When cat companions return from an out-of-town trip, they get one out of three reactions:
* The Back of Disrespect. The cat is mad at them for a day or two … or at least until dinnertime.
* The cat, believing he has been abandoned, is desperately happy to see his human return.
* “Huh? You were away? Sorry, I didn’t notice.”
But what happens when one of the returning travelers is also a cat? For over a year now, I’ve been running around with Summer, from short trips to the little pet shop down the street, to a flight to Nashville for a blogging conference. And it has only now occurred to me that Binga and Boodie – the other two felines-in-residence – might have some thoughts about that. Before, I was merely happy there was never any drama when Summer and I returned – no hisses or swats or attitude. I only watched out for negative feelings. I wasn’t paying attention to any other reactions, until last week.
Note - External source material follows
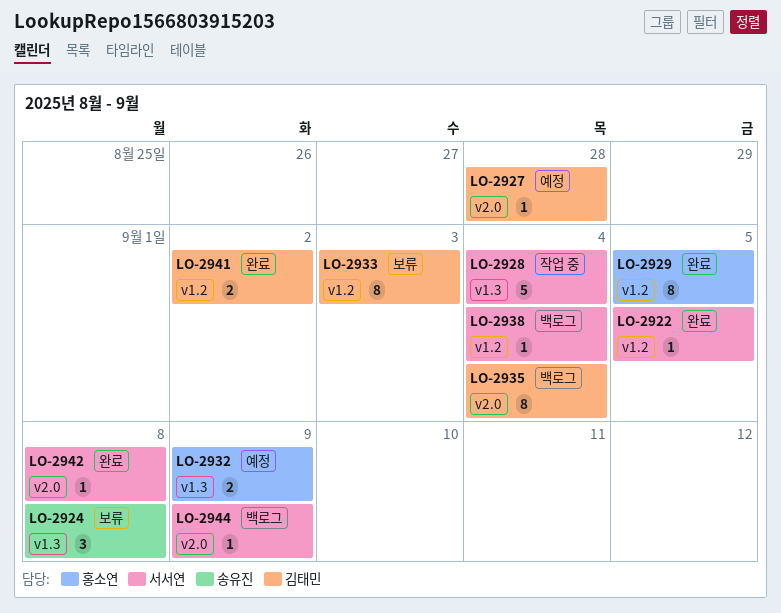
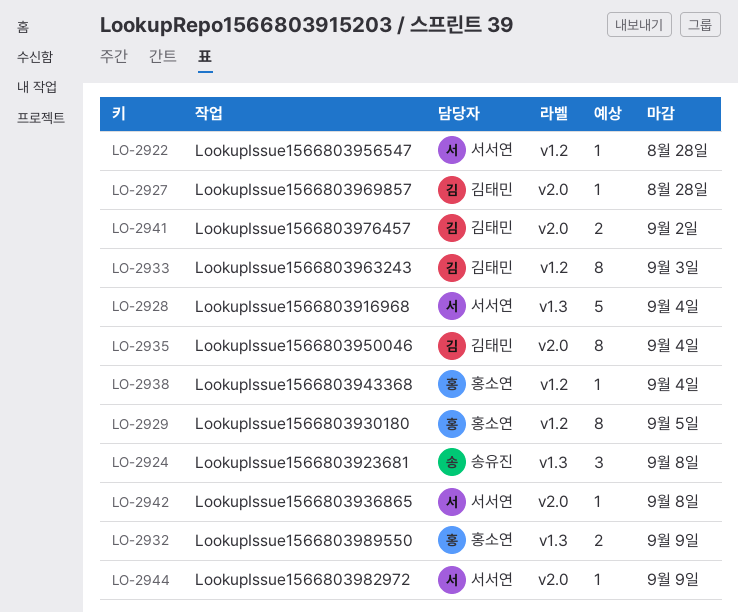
LO-2922, due: Sep 5 -> Aug 28
LO-2938, owner: 서서연 -> 홍소연
LO-2941, label: v1.2 -> v2.0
Summer and I went to a National Cat Day event about 20 minutes from our house. We weren’t gone that long, maybe a couple of hours at the most, but when we came home and I set down Summer’s carrier, Binga was there immediately, waiting for me to unzip it. The moment Summer emerged, she sniffed her face and gave her a lick on her forehead. I realized that she must have missed her, and every time she sees me and Summer leave together, she has no idea whether we’re going to be gone a few hours, or a few days. Maybe she even remembers my last vet trip with Sparkle … when Sparkle didn’t come back.
Cats are famous for hiding their feelings, and unless it involves some form of acting out – misbehavior, litter box avoidance and such – we cat lovers miss so many signals. Binga is a very expressive cat, but even when she is cool as cucumber, I know there’s a lot going on between those ears. That doesn’t mean I can always decipher her thoughts. Boodie, who comes from an unsocialized background, is more circumspect. The three cats coexist without a whole lot of snuggling or other displays of affection, even though they clearly are fond of one another. So every time I’ve loaded Summer into her carrier and taken her out, I just figured they didn’t care that much. But now I’m sure I’m wrong about that.
I wish there was some way to assure Binga and Boodie that when I leave with Summer, we’ll be returning. We humans are such lunkheads at understanding the subtleties of cat language, however, that anything but the most obvious communication is beyond us. Maybe if we stopped taking our feline friends for granted and spent more time watching and listening, we’d get better at it.